> What to work on: Across these entries, report how many lines include the string "Nutella", with nothing but the number.
-- Recorded information follows --
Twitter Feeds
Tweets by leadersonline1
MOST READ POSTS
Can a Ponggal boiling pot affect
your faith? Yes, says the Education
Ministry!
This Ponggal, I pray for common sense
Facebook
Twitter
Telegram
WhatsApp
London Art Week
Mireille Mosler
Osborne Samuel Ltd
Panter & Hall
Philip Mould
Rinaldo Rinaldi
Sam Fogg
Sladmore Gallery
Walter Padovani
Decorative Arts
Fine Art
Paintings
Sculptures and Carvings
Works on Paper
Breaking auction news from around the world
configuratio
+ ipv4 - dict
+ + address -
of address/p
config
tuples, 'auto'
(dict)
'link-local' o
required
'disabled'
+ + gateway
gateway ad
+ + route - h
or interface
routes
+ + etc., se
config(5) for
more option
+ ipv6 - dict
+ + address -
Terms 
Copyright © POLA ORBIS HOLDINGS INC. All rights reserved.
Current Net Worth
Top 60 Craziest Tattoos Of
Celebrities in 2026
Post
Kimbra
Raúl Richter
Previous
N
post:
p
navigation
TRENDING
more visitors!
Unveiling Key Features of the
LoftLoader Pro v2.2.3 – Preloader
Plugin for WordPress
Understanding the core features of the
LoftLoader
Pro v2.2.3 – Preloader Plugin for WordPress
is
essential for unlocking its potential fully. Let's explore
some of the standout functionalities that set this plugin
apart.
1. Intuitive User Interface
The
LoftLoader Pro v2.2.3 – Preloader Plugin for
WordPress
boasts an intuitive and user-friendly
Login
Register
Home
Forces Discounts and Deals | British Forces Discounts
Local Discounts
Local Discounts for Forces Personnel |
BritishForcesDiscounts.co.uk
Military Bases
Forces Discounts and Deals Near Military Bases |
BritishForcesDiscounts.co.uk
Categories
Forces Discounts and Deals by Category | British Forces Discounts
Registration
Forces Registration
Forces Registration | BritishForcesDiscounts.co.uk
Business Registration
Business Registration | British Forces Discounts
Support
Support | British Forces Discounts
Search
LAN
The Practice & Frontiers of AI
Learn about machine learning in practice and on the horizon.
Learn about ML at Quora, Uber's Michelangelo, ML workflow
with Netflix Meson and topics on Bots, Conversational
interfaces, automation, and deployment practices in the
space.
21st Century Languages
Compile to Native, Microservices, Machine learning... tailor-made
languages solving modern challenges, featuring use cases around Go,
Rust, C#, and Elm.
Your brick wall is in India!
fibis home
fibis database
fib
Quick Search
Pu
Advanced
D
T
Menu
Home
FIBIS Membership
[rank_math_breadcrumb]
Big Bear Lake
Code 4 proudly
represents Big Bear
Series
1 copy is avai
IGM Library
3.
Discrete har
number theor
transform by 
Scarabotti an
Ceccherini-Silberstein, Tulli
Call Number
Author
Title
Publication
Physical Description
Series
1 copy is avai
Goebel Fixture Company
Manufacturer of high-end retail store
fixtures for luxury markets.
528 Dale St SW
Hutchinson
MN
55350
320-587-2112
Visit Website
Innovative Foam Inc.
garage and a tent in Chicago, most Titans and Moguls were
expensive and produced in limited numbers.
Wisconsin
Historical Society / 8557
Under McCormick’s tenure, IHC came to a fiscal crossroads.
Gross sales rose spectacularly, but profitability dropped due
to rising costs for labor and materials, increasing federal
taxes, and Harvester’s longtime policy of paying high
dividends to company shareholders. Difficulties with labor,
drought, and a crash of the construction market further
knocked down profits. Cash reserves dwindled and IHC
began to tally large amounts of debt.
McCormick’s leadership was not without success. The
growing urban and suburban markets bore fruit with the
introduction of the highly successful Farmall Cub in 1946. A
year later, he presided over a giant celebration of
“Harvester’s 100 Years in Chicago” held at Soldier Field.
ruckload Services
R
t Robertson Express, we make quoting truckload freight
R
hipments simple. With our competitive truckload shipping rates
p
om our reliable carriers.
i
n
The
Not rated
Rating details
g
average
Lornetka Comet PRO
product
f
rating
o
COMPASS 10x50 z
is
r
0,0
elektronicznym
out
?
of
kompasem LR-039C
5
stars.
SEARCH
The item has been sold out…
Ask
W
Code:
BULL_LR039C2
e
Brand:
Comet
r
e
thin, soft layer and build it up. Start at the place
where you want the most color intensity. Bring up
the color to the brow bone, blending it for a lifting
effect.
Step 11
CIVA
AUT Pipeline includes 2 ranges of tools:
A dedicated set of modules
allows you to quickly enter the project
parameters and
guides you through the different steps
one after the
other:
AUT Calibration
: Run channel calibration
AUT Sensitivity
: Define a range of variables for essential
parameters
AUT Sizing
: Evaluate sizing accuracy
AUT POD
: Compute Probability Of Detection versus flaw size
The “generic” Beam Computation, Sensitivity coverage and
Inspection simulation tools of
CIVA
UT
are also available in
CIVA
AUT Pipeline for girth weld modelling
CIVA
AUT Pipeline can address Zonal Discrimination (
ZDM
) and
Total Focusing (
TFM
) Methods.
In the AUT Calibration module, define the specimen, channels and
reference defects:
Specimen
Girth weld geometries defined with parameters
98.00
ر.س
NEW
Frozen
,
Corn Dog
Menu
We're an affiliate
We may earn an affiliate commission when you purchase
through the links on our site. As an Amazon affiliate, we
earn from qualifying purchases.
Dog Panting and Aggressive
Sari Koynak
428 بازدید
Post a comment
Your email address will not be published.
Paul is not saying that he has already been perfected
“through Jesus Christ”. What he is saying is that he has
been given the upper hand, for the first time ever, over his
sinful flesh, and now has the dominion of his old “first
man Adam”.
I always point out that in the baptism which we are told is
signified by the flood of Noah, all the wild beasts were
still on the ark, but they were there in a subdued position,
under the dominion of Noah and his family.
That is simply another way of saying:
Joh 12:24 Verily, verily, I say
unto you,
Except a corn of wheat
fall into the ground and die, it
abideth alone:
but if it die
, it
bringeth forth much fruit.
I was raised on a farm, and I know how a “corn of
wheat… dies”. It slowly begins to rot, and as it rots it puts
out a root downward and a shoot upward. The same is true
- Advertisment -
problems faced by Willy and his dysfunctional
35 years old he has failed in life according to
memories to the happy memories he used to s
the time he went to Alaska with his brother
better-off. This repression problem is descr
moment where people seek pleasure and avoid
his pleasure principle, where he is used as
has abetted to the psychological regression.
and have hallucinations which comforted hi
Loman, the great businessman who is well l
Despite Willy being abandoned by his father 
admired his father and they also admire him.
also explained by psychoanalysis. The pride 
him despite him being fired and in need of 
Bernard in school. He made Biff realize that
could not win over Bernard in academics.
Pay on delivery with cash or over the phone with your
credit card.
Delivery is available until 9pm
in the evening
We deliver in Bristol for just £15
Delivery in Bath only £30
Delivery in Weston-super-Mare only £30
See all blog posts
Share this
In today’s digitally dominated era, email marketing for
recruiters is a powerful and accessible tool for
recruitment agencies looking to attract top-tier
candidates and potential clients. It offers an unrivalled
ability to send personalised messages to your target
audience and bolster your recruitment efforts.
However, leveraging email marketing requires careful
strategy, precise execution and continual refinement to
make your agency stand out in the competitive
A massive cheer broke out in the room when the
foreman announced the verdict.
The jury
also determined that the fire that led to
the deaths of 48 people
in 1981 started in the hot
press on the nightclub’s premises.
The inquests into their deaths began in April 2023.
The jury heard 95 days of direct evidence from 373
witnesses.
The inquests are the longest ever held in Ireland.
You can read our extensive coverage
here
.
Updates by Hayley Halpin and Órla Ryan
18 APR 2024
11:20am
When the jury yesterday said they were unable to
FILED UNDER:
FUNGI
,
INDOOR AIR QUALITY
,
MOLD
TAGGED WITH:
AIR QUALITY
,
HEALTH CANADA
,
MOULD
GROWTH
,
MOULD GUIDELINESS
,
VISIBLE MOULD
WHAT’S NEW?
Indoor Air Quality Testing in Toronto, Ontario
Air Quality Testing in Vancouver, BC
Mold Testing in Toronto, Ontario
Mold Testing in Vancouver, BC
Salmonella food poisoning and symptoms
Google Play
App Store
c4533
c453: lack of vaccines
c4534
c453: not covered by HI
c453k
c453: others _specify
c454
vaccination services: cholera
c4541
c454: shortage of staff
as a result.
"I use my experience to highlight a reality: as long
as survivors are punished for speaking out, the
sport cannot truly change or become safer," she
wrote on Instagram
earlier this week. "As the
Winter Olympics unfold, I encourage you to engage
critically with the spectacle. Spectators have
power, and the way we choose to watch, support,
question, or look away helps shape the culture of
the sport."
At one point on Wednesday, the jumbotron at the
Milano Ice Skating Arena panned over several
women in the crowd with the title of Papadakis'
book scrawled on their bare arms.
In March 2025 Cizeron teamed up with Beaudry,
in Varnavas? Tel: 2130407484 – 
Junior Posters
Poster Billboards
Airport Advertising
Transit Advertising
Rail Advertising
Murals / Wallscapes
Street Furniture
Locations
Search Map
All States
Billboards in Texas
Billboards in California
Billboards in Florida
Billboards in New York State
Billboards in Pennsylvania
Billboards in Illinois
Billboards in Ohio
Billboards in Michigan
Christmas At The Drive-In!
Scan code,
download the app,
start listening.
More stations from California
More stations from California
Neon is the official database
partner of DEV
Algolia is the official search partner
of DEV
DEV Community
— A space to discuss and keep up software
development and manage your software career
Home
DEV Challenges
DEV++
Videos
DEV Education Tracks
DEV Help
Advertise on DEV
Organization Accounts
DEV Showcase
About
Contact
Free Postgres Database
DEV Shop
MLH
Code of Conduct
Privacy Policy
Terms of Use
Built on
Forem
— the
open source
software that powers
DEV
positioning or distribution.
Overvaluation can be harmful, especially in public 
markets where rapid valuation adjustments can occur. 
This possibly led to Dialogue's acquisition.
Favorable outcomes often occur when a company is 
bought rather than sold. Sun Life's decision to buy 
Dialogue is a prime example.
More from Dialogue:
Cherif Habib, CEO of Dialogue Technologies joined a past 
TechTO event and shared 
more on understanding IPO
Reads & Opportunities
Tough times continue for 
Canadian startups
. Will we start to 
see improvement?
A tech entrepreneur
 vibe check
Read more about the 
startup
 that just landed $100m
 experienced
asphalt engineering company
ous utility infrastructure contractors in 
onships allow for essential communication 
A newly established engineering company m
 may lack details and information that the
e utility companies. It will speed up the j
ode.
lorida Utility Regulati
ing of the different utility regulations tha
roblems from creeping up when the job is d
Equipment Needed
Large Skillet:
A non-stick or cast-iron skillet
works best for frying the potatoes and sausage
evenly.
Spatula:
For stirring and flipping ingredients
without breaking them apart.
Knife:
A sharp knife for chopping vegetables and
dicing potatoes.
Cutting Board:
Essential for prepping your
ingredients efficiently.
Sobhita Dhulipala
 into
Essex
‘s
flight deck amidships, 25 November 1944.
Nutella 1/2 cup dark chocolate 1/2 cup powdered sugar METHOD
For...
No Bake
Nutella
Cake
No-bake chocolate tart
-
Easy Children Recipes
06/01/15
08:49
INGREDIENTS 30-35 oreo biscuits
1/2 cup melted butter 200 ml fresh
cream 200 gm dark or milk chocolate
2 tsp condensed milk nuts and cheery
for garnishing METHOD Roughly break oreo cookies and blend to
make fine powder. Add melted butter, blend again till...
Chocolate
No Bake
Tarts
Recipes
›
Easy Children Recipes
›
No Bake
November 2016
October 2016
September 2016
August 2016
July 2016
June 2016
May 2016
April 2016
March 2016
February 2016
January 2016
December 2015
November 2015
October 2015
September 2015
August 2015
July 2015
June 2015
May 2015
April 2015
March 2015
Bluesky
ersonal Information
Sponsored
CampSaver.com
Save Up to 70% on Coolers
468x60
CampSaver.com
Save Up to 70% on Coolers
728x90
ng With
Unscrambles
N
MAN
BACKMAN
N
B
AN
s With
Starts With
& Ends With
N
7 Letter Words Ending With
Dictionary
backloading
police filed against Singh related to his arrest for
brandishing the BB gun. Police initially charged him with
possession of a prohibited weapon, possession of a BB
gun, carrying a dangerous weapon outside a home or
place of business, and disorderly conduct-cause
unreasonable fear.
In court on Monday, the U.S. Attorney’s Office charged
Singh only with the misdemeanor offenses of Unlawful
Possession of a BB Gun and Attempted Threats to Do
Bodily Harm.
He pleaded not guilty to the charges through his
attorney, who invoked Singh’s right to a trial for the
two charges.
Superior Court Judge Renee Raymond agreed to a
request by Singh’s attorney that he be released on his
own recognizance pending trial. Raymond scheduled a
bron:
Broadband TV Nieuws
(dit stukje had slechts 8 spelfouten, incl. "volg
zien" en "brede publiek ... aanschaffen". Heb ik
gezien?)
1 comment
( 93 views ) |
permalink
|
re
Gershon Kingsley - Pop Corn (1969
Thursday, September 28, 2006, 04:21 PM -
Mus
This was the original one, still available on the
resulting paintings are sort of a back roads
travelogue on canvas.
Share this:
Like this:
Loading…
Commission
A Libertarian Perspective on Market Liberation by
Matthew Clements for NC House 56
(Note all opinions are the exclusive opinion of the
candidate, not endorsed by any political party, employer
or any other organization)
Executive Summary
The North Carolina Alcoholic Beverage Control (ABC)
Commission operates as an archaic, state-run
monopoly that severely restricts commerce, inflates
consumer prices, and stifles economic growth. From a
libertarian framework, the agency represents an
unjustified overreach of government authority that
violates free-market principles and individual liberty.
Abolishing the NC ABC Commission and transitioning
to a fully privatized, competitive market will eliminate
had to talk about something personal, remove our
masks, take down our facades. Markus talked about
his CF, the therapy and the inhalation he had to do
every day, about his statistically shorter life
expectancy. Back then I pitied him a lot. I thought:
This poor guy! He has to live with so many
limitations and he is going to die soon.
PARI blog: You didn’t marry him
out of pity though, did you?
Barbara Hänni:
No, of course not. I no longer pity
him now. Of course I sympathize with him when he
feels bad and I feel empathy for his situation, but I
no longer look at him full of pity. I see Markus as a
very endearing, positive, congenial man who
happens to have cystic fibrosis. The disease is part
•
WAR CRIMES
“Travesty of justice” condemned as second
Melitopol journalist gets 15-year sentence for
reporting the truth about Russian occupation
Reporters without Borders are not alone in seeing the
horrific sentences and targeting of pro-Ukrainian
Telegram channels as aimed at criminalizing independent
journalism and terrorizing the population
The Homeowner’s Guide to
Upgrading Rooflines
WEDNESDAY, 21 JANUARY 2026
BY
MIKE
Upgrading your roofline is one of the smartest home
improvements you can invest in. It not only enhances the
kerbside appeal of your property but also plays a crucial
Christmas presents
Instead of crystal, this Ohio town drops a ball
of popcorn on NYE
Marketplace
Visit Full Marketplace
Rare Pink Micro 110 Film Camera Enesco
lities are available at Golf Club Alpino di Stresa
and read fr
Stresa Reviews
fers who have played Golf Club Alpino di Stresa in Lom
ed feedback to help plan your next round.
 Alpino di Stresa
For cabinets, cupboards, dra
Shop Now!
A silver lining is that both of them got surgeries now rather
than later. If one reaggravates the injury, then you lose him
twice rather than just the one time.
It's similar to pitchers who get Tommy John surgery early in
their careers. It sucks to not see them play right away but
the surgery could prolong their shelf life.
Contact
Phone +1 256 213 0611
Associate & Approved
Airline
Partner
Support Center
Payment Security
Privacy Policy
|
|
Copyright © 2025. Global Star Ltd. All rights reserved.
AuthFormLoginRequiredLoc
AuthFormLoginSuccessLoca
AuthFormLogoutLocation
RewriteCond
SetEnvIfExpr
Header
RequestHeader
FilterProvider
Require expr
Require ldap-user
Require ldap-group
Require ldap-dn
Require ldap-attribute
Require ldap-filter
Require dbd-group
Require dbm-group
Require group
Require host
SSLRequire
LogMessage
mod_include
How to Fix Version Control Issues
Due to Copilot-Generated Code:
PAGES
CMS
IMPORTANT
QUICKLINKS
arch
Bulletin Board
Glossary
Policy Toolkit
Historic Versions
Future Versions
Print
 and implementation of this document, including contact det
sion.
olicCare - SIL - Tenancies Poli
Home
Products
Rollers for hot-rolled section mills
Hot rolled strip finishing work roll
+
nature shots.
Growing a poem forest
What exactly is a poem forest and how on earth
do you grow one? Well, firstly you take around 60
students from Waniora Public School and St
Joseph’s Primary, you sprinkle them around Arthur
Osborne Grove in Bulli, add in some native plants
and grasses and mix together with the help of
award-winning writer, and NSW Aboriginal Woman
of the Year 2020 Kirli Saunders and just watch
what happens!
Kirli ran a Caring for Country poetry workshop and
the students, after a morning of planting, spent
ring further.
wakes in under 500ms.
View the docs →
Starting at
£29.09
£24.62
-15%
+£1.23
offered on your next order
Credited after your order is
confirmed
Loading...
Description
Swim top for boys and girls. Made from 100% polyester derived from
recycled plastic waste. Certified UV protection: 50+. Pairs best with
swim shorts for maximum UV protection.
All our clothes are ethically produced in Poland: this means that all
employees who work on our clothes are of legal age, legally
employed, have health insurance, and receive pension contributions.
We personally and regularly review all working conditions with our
-- Recorded information concluded --
> Response to this task: 2